We’ve all probably seen it: a vehicle driving down the highway with boxes and tools and furniture jammed into the back of bed. A chunk of something might fly out at any moment. It hasn’t been properly tied down.

These types of unsecured loads can be dangerous, causing crashes or injuring motorcyclists. The litter that flies out can also clutter the sides of Northwest highways. This June, the Washington State Patrol is conducting emphasis patrols to educate drivers on how to properly secure their loads.

“We spend a lot of time responding to calls of items and debris in the roadway,” said Darren Wright, public information officer with WSP. “We try to get there to get those removed so it doesn't cause a crash, which also puts our troopers and other people in danger from having to get out there and remove that item.
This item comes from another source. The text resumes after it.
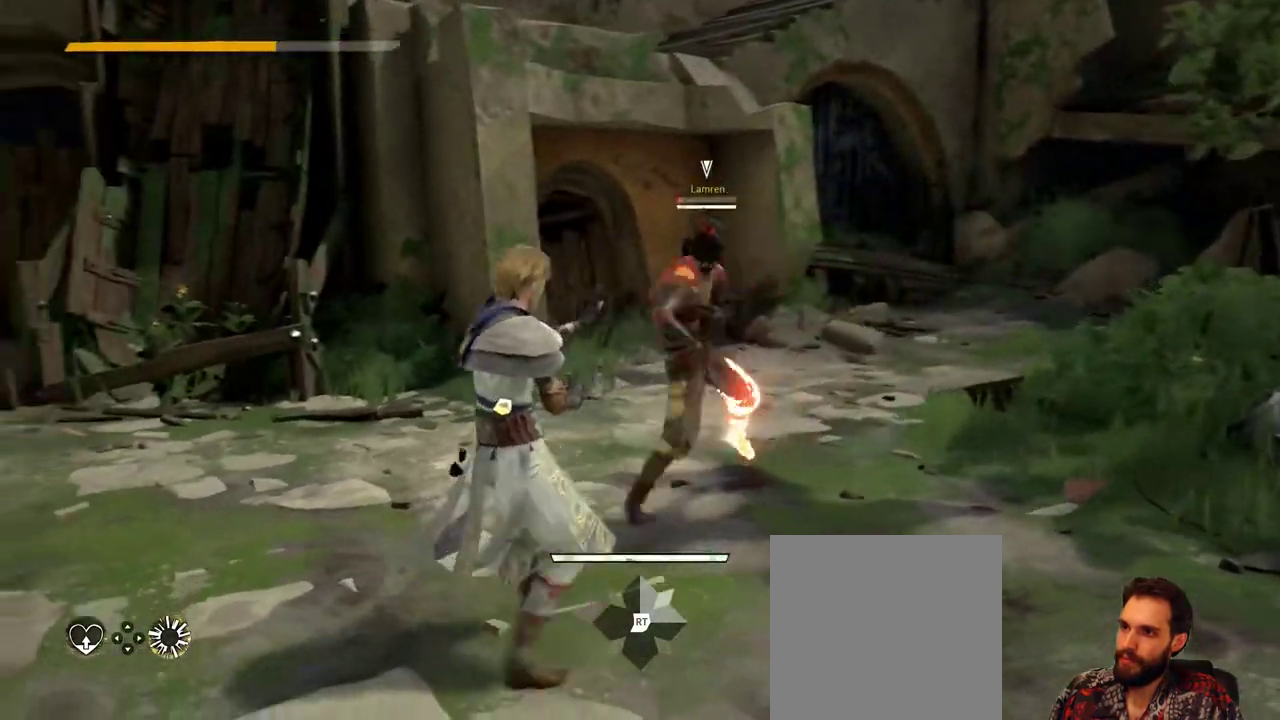
{"buttons": ["L2"], "left_stick": "up-right", "right_stick": "center", "events": [[33, "L2", "down"], [200, "left_stick", "up-right"]]}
It is an ongoing problem.”

An ongoing problem that the Washington Department of Ecology is hoping to solve with the first phase of the We Keep Washington Litter Free campaign.

Stuff flying out of truck beds can cause up to 300 crashes per year in Washington. It accounts for at least 40% of roadside litter. Cleaning up litter can also be expensive, says Amber Smith, the department’s statewide litter prevention coordinator. Ecology spends around $4.5 million per year, and the Department of Transportation spends about $4 million per year cleaning up roads and highways.

“We collect more than 4.5 million pounds of litter a year, but that's just a small fraction of the litter that ends up on our roadways,” Smith said. “A lot of things that we see obviously fell from an unsecured load, not just the trash and recycling that can blow or fly out, which is a huge concern, but also larger items like barbecues, couch cushions, appliances, bikes. You name it.”

The litter campaign comes after a year of hiring freezes and social-distancing rules made it hard for department litter crews to pick up roadside trash like usual. Other litter-cleaning state agencies and local jurisdictions faced similar problems, Smith said.

“Washington has had a litter problem for a number of years, but COVID really uncovered that problem and made it much more visible,” she said. 

That led to a higher number of complaints about litter on roadways in 2020, she said.

“Our roads looked really bad. We’re playing catchup on that now,” Smith said.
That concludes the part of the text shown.